Plusieurs études l’ont démontré : en matière d’observance la conviction du médecin est déterminante. Or, dans l’ostéoporose, la perception du risque est souvent minorée et globalement « les médecins sous-estiment l’impact des fractures fémorales sur la mortalité et l'impact des fractures vertébrales sur la qualité de vie » souligne le Pr Erick Legrand (Service de rhumatologie, CHU et Université d’Angers). Spontanément, les généralistes redoutent bien davantage la survenue d’un infarctus du myocarde que celle d’une fracture de l'extrémité supérieure du fémur, « alors que, vers 75-80 ans, la mortalité dans l’année suivante est de l'ordre de 20% pour ces deux pathologies ».
Une thèse récente enfonce le clou. Selon ce travail réalisé auprès de 3 954 généralistes, « la plupart des médecins semblent hiérarchiser les maladies chroniques – tant sur l’importance, à leurs yeux, de la pathologie que sur l’intérêt qu’ils portent sur l’observance du patient – et l’ostéoporose apparaît nettement secondaire à d’autres pathologies chroniques ». De plus, « la moitié n’est pas convaincue de l’efficacité du traitement antiostéoporotique, tandis que plus de 80 % redoutent les effets secondaires. »
La crainte des effets secondaires
En miroir « la crainte des effets secondaires est aussi largement exprimée par les patientes, témoigne le Pr Legrand et là ou il y a 15 ans celles-ci me demandaient à quel point le traitement allait être efficace désormais elles me demandent surtout à quel point le traitement va générer des effets indésirables. Pourtant, par rapport aux autres médicaments prescrits en rhumatologie (antalgiques paliers 2 et 3, AINS, immunomodulateurs, glucocorticoïdes) les antiostéoporotiques sont de loin la catégorie médicamenteuse la mieux tolérée ».
Les controverses scientifiques successives sur l’intérêt du calcium, la dangerosité des œstrogènes, le risque d’ostéonécrose de la mâchoire sous biphosphonate (largement médiatisée) ou plus récemment les risques vasculaires du ranelate de strontium ne sont sûrement pas étrangères à ces évolutions.
Mais au-delà de cette « crise de confiance », plusieurs autres éléments peuvent impacter l’observance dans l’ostéoporose. Au premier rang desquels « une mauvaise transmission des informations entre le médecin initialement prescripteur, le médecin traitant et le patient lequel, au final, ne retournera pas chez son médecin pour le renouvellement » pointe le Pr Legrand. Le constat vaut particulièrement lorsque le traitement est initié après une fracture, avec pour les patients une confusion fréquente entre traitement de l’ostéoporose et traitement de la fracture et à la clé un arrêt précoce après 3 mois. Dans ce contexte, mieux vaut préciser d’emblée aux patients qu’ils s’engagent dans un traitement de longue haleine et anticiper le suivi, avec par exemple la programmation de consultations au long cours.

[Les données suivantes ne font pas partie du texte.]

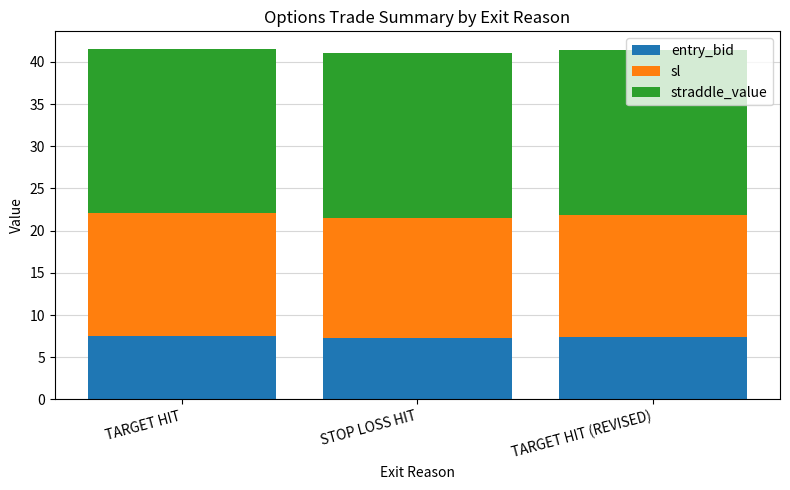

What is the total value across all series at TARGET HIT?

41.5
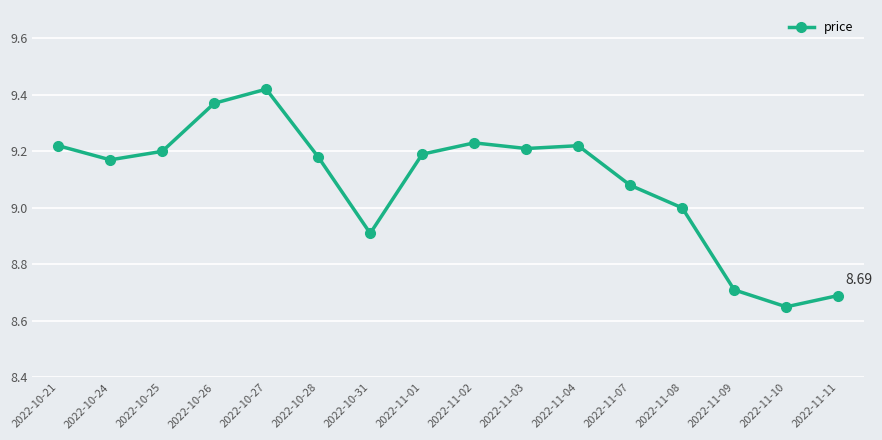

What is the label of the 1st point from the left?

2022-10-21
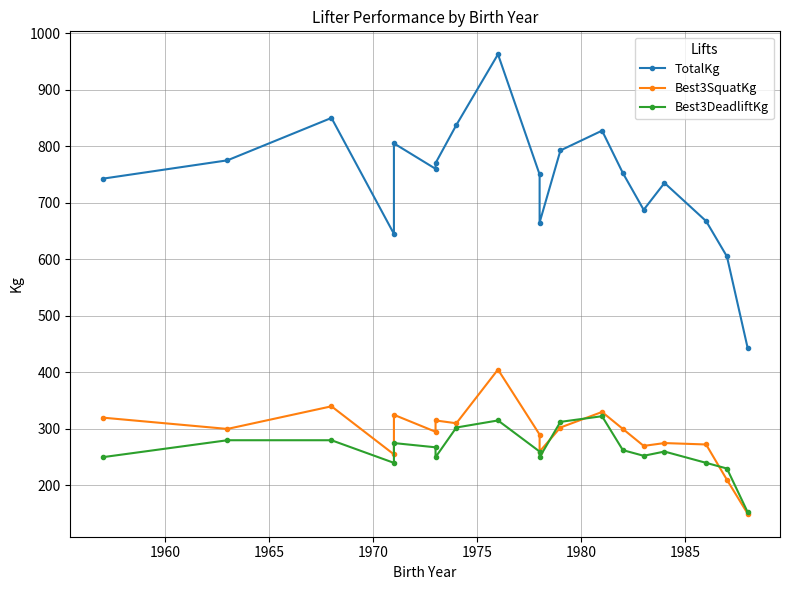

In Best3DeadliftKg, how many points are higher than both neighbors (excluding endpoints)?

4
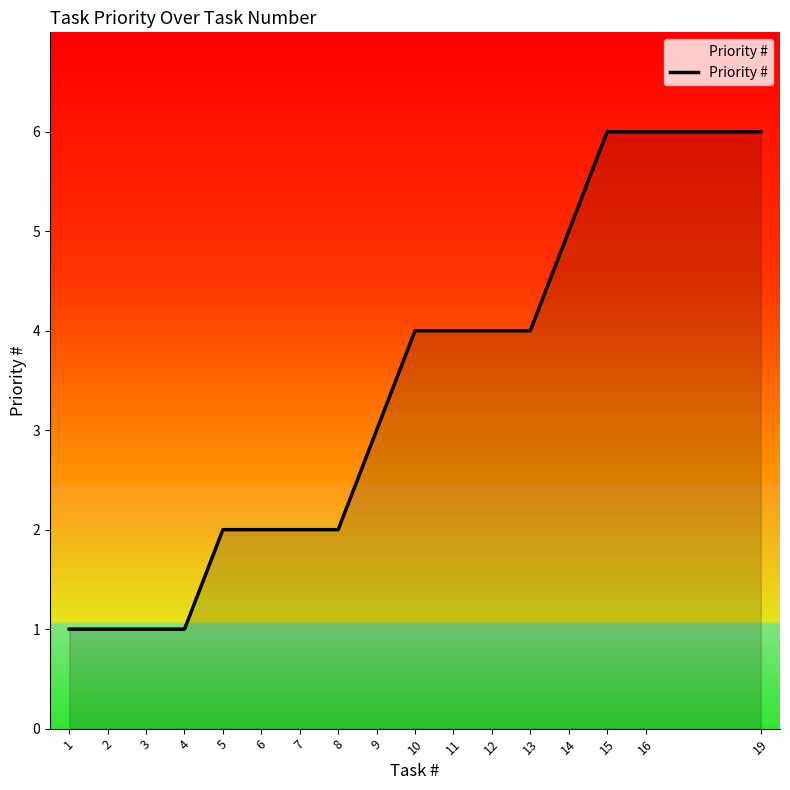

What is the average value?

3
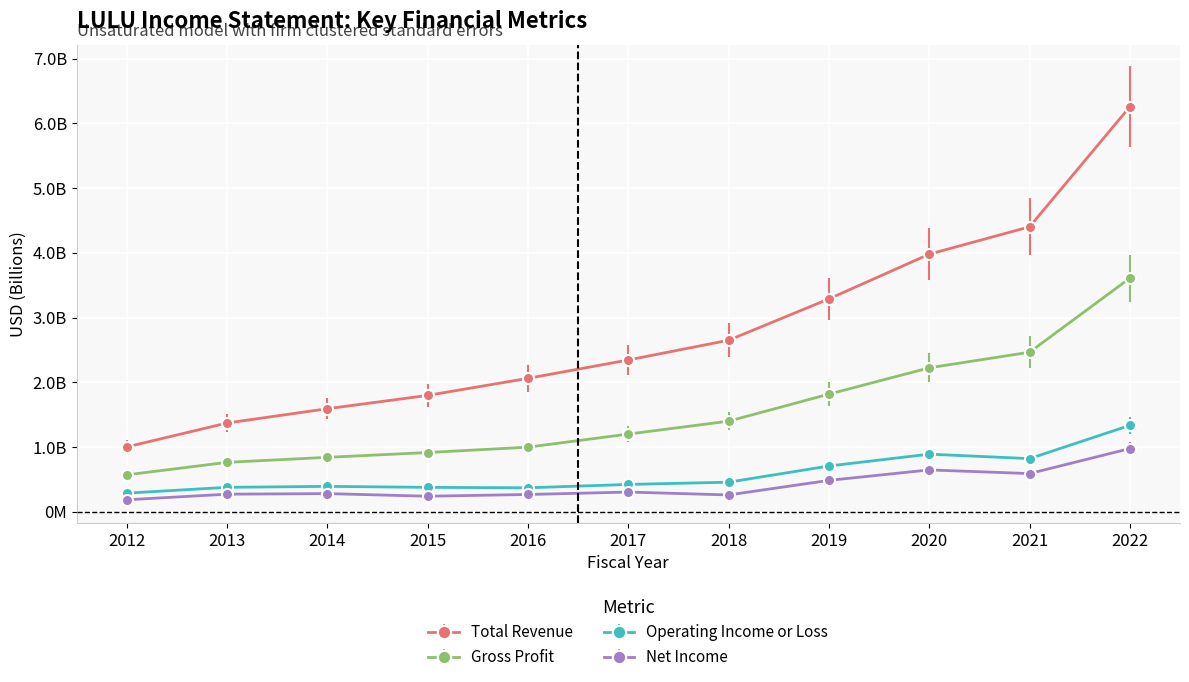

True or false: Net Income has a value of 0.4 at 2016.

False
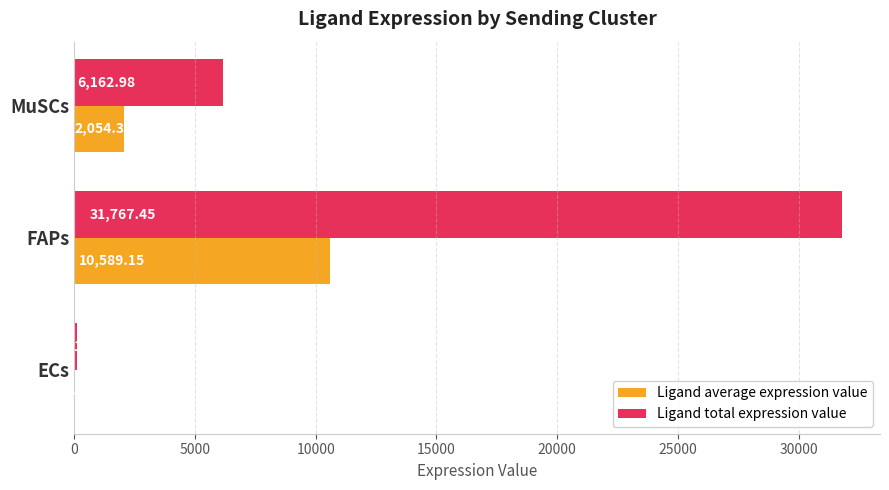

Which series has the largest total across all categories?

Ligand total expression value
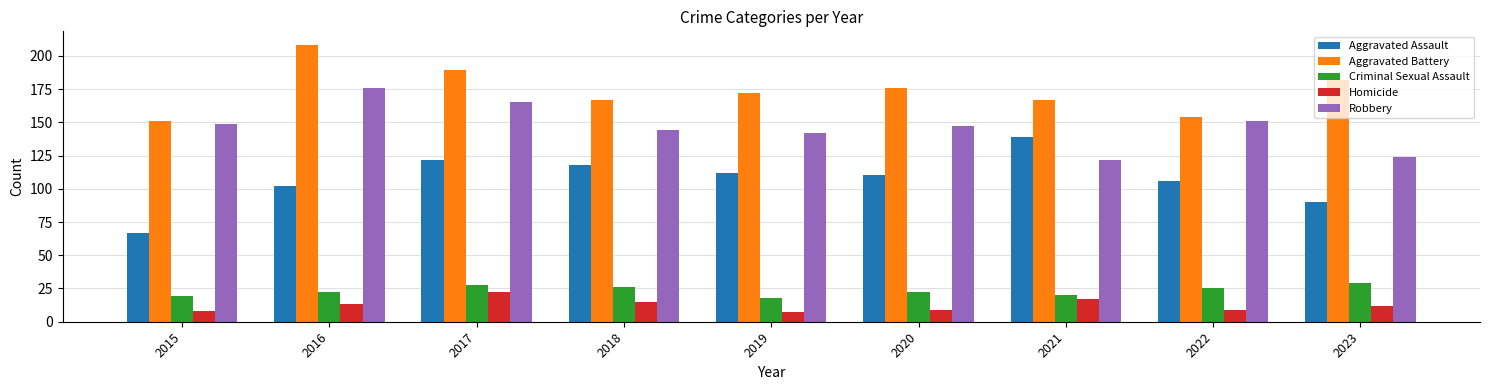

What is the sum of all Aggravated Battery values?

1566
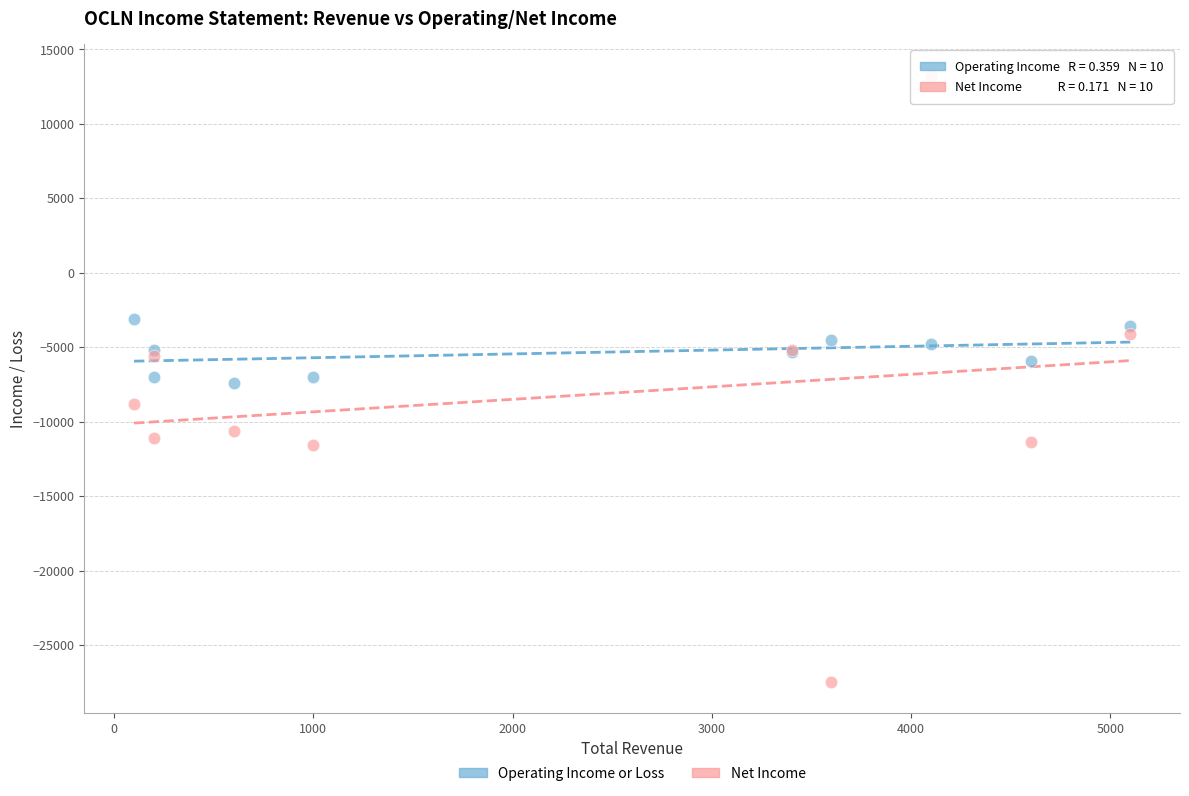

What is the X range (max minus min) for the scatter plot?

5000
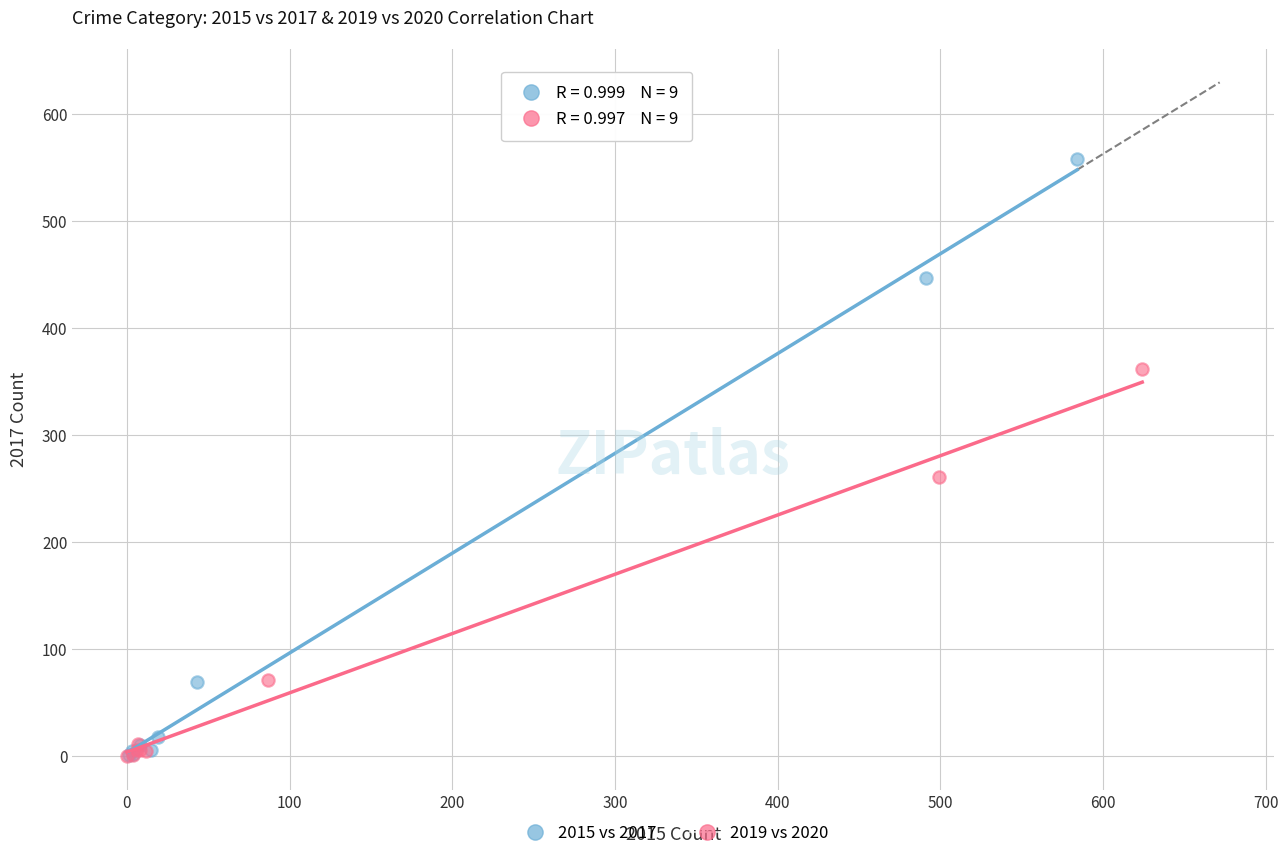

Which series contains the highest Y value?

2015 vs 2017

Le caractère asymptomatique de l’ostéoporose, les difficultés qu’ont certains à appréhender le risque fracturaire et l’absence d’outils de mesures simples permettant d’évaluer l’impact du traitement jouent aussi les troubles fêtes. Et imposent au praticien de trouver des mots simples pour expliquer aux patientes leur maladie. Par exemple, « plutôt que de parler de densité minérale osseuse et de fractures ostéoporotiques, mieux vaut parler de fragilité osseuse et de fractures survenant sans traumatisme » propose le Pr Legrand.
Ensuite « certains praticiens utilisent le dosage ponctuel de marqueurs du remodelage osseux comme le CTX pour aider les patientes à objectiver l’impact du traitement sur l’os ».
Enfin les contraintes de prise peuvent aussi constituer un obstacle au bon suivi du traitement. À ce titre, les traitements injectables de longue durée d’action peuvent être un plus « notamment pour les personnes polypathologiques où celles qui ont des difficultés de mémoire dont on sait dès la première consultation qu’elles auront du mal à prendre correctement leur traitement par voie orale ».
« Dans tous les cas, il demeure essentiel de garder en mémoire que la bonne prescription d'un traitement de fond de l'ostéoporose associé à de la vitamine D, réduit le risque de fracture d'environ 50 % avec des effets secondaires sérieux et objectifs très rares ».